RECORDS SUPPLIED.

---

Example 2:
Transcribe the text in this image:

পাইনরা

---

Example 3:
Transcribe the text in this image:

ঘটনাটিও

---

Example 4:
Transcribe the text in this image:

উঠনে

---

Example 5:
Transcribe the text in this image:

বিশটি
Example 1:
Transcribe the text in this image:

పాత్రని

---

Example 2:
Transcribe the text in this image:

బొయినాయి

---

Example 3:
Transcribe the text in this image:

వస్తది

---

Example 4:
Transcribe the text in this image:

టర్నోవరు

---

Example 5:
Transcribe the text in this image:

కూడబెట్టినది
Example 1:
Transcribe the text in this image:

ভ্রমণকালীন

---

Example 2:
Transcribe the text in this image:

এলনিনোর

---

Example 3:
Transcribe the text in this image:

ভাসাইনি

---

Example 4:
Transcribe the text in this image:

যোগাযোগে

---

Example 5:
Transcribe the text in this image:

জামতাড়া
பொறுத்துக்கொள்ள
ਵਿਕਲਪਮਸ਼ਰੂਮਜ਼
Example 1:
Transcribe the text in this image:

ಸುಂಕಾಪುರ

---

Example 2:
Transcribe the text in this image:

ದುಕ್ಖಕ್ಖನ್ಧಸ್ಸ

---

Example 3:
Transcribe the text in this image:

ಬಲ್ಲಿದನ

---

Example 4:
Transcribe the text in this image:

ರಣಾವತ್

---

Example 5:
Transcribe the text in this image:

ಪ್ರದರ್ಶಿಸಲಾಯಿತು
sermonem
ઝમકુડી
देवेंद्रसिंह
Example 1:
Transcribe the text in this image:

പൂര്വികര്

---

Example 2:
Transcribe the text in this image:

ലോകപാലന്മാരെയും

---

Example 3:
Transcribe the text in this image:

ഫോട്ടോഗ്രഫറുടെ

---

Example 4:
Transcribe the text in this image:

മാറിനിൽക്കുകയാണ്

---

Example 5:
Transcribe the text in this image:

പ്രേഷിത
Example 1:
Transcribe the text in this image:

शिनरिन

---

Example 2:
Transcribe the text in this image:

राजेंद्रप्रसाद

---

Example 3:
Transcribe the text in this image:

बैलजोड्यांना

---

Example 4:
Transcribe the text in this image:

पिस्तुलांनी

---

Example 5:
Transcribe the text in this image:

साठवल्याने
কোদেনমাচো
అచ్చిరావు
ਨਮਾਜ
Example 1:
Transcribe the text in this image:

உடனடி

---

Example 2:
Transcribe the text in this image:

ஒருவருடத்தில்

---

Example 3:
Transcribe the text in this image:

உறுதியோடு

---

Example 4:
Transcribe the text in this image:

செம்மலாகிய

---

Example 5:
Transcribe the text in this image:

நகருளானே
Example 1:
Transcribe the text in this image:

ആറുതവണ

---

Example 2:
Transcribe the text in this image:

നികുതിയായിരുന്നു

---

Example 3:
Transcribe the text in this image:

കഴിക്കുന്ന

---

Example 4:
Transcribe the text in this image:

WHAT THE TASK ASKS. Repeat each of the entries exactly.

ANSWER TO THE PROBLEM.
---

Example 2:
Transcribe the text in this image:

পাইনরা

---

Example 3:
Transcribe the text in this image:

ঘটনাটিও

---

Example 4:
Transcribe the text in this image:

উঠনে

---

Example 5:
Transcribe the text in this image:

বিশটি
Example 1:
Transcribe the text in this image:

పాత్రని

---

Example 2:
Transcribe the text in this image:

బొయినాయి

---

Example 3:
Transcribe the text in this image:

వస్తది

---

Example 4:
Transcribe the text in this image:

టర్నోవరు

---

Example 5:
Transcribe the text in this image:

కూడబెట్టినది
Example 1:
Transcribe the text in this image:

ভ্রমণকালীন

---

Example 2:
Transcribe the text in this image:

এলনিনোর

---

Example 3:
Transcribe the text in this image:

ভাসাইনি

---

Example 4:
Transcribe the text in this image:

যোগাযোগে

---

Example 5:
Transcribe the text in this image:

জামতাড়া
பொறுத்துக்கொள்ள
ਵਿਕਲਪਮਸ਼ਰੂਮਜ਼
Example 1:
Transcribe the text in this image:

ಸುಂಕಾಪುರ

---

Example 2:
Transcribe the text in this image:

ದುಕ್ಖಕ್ಖನ್ಧಸ್ಸ

---

Example 3:
Transcribe the text in this image:

ಬಲ್ಲಿದನ

---

Example 4:
Transcribe the text in this image:

ರಣಾವತ್

---

Example 5:
Transcribe the text in this image:

ಪ್ರದರ್ಶಿಸಲಾಯಿತು
sermonem
ઝમકુડી
देवेंद्रसिंह
Example 1:
Transcribe the text in this image:

പൂര്വികര്

---

Example 2:
Transcribe the text in this image:

ലോകപാലന്മാരെയും

---

Example 3:
Transcribe the text in this image:

ഫോട്ടോഗ്രഫറുടെ

---

Example 4:
Transcribe the text in this image:

മാറിനിൽക്കുകയാണ്

---

Example 5:
Transcribe the text in this image:

പ്രേഷിത
Example 1:
Transcribe the text in this image:

शिनरिन

---

Example 2:
Transcribe the text in this image:

राजेंद्रप्रसाद

---

Example 3:
Transcribe the text in this image:

बैलजोड्यांना

---

Example 4:
Transcribe the text in this image:

पिस्तुलांनी

---

Example 5:
Transcribe the text in this image:

साठवल्याने
কোদেনমাচো
అచ్చిరావు
ਨਮਾਜ
Example 1:
Transcribe the text in this image:

உடனடி

---

Example 2:
Transcribe the text in this image:

ஒருவருடத்தில்

---

Example 3:
Transcribe the text in this image:

உறுதியோடு

---

Example 4:
Transcribe the text in this image:

செம்மலாகிய

---

Example 5:
Transcribe the text in this image:

நகருளானே
Example 1:
Transcribe the text in this image:

ആറുതവണ

---

Example 2:
Transcribe the text in this image:

നികുതിയായിരുന്നു

---

Example 3:
Transcribe the text in this image:

കഴിക്കുന്ന

---

Example 4:
Transcribe the text in this image:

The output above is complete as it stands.